TVKmiscellaneous #10
february 2008

Nippon Electric Company
1980

Although NEC always was more industry oriented than Sony or Pioneer, like Toshiba or Matsushita, the 1980 graph above nevertheless shows well the growth of consumer audio up to the end of the "golden age" and the minimal proportion of said market segment compared to telecomunications, data processing or industry activities. Sony, for instance, published several similar graphs throughout the 1970s which showed about the same order of things: audio is a small portion and serious audio is nearly... infinitesimal. The proportion of domestic vs. overseas is also interesting to see.

It is thus no wonder that, first of all, japanese high-end audio quickly went south after the second market crash of the early 1990s. And even more fascinating Panasonic kept Technics alive until 2005, at a time all others already had either vanished (Akai), completely cut down on audiophilia (Sony, Pioneer), almost disappeared from visible sight (Kenwood, Victor) while the remaining ones already had once again changed ownership and /or struggled to keep some identity and market share (Marantz, Luxman). Tiny outlets like Onkyo or Accuphase don't even count within such proportions...
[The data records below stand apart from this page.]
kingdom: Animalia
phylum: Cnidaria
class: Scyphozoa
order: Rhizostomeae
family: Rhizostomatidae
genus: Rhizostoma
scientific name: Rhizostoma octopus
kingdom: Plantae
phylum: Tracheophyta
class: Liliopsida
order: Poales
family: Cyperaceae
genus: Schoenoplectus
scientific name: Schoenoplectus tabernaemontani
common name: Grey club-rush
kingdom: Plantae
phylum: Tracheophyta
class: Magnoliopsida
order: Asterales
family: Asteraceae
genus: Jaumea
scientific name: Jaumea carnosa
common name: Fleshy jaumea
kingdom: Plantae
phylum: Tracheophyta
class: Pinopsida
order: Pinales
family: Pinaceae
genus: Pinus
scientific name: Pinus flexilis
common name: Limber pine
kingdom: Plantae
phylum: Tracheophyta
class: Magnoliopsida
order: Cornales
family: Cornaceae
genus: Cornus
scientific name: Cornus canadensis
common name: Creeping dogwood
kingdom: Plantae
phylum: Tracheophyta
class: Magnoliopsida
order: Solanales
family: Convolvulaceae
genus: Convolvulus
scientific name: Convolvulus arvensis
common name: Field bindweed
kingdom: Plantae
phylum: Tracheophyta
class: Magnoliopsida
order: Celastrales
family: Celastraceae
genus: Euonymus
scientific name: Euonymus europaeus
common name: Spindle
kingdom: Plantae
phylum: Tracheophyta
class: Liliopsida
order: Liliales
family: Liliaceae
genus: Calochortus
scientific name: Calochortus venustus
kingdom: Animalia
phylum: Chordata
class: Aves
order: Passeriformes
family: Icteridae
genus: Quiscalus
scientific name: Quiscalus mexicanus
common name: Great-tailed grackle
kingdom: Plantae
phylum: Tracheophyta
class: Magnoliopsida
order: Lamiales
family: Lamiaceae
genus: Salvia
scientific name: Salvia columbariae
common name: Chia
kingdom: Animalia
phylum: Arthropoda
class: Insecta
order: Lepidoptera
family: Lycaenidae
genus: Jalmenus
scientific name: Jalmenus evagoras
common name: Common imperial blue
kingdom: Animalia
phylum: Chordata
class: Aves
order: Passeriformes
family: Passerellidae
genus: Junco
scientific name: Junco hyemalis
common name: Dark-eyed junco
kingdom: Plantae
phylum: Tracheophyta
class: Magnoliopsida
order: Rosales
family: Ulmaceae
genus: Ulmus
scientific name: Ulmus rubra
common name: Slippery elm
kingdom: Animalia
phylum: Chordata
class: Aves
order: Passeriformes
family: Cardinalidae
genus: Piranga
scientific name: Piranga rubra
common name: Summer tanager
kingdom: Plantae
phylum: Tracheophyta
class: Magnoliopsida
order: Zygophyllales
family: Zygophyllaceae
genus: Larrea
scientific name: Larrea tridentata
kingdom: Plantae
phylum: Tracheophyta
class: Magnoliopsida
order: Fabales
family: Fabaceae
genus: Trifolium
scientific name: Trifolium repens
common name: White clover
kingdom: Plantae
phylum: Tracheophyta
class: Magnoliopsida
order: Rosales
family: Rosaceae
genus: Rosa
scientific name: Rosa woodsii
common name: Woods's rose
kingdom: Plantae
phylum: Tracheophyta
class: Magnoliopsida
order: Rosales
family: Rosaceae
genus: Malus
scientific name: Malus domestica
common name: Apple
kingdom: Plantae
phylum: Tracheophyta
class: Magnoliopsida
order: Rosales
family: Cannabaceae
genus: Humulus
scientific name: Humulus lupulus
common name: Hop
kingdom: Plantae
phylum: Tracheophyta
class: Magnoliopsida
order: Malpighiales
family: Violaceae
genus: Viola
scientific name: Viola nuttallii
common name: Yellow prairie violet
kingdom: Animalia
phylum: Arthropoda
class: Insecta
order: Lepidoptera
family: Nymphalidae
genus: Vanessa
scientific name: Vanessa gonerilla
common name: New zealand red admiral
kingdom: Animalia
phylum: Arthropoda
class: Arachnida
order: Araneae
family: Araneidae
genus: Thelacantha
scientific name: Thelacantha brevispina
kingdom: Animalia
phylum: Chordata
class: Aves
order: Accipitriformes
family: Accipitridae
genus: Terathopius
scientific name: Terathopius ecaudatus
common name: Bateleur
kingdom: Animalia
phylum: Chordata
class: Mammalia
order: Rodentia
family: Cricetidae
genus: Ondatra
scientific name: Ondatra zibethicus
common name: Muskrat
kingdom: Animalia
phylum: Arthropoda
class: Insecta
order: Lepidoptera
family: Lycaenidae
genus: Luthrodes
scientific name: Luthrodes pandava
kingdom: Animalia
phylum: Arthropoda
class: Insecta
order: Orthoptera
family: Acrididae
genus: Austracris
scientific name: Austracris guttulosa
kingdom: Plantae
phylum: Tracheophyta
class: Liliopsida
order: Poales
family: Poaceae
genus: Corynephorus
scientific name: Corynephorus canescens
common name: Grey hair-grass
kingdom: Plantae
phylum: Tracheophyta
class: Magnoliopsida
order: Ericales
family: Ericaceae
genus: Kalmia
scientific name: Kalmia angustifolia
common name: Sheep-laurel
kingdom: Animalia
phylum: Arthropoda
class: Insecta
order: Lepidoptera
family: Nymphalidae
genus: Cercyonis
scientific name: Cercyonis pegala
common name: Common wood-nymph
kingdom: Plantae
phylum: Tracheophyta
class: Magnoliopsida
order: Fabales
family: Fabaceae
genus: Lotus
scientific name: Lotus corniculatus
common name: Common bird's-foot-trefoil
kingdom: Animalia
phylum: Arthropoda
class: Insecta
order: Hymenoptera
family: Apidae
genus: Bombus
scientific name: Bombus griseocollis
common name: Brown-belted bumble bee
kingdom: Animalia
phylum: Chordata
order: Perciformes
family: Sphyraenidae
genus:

NEC entered "serious" hifi in 1978/79 but 1980 itself proved to be a sort of standstill for everybody. Only the upcoming CD format gave hopes of renewed growth. It worked well until the first 1987 crash and maintained itself as demand was still there. But the same problem that had surfaced in the very late 1970s reappeared just before and after 1992 : the market was completely saturated and costs were again rising high. Time to build less drastically, to cut on shipping costs rising due to weight, to reduce lineups or even shelve them. - or stop making quality audio.
The music-making audio components we all cherish always, always, were a microscopic spot in the greater schemes of industries - which makes these units even more, literally, exceptional.

NEC build exceptional components but always made more money with satellites and cash-registers. By 1996, NEC Audio was gone. Along it went earlier-absorbed Fujiya Audio Ltd. which had designed and built the Nakamichi Dragon CT and many more archives and souvenirs.
What's left of a once flourishing industry is now in the hands of those that lost the first battle: europeans and americans. The prices aren't the same, though, and the quality/price ratio seems to be definitively in the out-of-hand range to say the least.

This page is made with a 1980 USA corporate leaflet presenting all of NEC's activities in the world.

Founded in 1899, NEC had in 1980 a payroll consisting of 60,481 people ; the chief officer was Koji Kobayashi and the president Tadao Tanaka ; capitalization was 188M$ (or 41B¥).